This project develops quantitative general equilibrium models of business cycles to assess the quantitative role of monetary policy and financial frictions in generating business cycles. The models must be consistent with available microeconomic evidence at the firm and plant level. This project has a sizable empirical component that involves accessing datasets typically not used by macroeconomists. The project develops a new accounting framework for conducting business cycle analysis. This framework and the data suggest the need for new models of business cycle fluctuations. Factors that distort the relationship between the marginal rate of substitution in leisure and consumption and the marginal product of labor, called labor wedges, and factors which distort the relationship between factor inputs and output, called efficiency wedges, play large roles over the business cycle. The challenge is to develop models in which monetary policy and financial frictions introduce labor and efficiency wedges.
The project develops models in which financial frictions induce efficiency wedges. In the data, small firms contract disproportionately following a monetary tightening. A model of endogenous liquidity constraints is developed in which financial frictions affect the use of working capital, particularly for small firms. Larger firms are less affected by liquidity constraints because they have greater access to public debt markets. A monetary tightening disproportionately affects small firms and distorts the use of working capital relative to other inputs by small firms, and thereby produces an efficiency wedge. The project develops models in which small firms discipline the monopoly power of large firms. Financial frictions disproportionately affect small firms. In recessions, financial frictions worsen and small firms' marginal costs rise relative to those of large firms. The economy becomes less competitive and the resulting distortions manifest themselves as labor wedges.
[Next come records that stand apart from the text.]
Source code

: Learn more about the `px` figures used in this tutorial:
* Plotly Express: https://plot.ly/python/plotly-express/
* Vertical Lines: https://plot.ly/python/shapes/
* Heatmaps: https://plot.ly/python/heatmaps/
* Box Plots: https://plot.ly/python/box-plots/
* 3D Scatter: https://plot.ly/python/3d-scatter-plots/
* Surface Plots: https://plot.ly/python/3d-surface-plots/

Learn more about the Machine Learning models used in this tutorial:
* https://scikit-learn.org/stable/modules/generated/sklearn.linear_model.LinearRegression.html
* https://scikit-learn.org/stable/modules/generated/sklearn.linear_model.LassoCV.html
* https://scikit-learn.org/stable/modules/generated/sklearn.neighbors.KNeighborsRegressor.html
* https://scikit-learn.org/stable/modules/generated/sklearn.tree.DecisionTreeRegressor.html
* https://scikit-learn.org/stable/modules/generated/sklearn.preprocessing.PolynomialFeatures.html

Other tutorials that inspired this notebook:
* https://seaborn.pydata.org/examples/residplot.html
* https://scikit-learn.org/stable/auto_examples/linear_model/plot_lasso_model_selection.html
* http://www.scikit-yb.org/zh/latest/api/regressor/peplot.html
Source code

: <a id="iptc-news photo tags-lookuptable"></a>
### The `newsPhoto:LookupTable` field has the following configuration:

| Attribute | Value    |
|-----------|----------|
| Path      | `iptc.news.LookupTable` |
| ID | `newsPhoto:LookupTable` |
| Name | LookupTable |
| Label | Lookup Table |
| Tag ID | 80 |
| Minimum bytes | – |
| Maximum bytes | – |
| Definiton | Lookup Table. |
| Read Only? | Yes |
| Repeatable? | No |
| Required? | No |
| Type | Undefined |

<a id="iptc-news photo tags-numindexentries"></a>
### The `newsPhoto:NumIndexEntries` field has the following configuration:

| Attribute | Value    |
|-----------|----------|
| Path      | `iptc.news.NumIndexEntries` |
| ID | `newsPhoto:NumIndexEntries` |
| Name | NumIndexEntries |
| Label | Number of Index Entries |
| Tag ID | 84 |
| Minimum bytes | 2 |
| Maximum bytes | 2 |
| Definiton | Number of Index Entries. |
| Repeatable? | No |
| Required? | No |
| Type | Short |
The project is primarily empirical. A proposal to the Census Bureau requesting access to an extensive detailed collection of data at the plant and firm level has been approved. This project analyzes the business cycle characteristics of the size distribution of firms, price-cost margins by firm size, labor productivity by firm size as well as borrowing costs and other measures of financial constraints by firm size. A panel tracking the behaviour of plants and the characteristics of their associated firms will be constructed using data from the Annual Census of Manufactures, the Census of Manufactures and data from publicly available sources.
Broader Impacts: The broader impacts are that the project will help improve the conduct of monetary policy over the business cycle. The projects will also help in the design of regulatory policy aimed at the banking and financial services industry and in the design of policies aimed at new and small firms.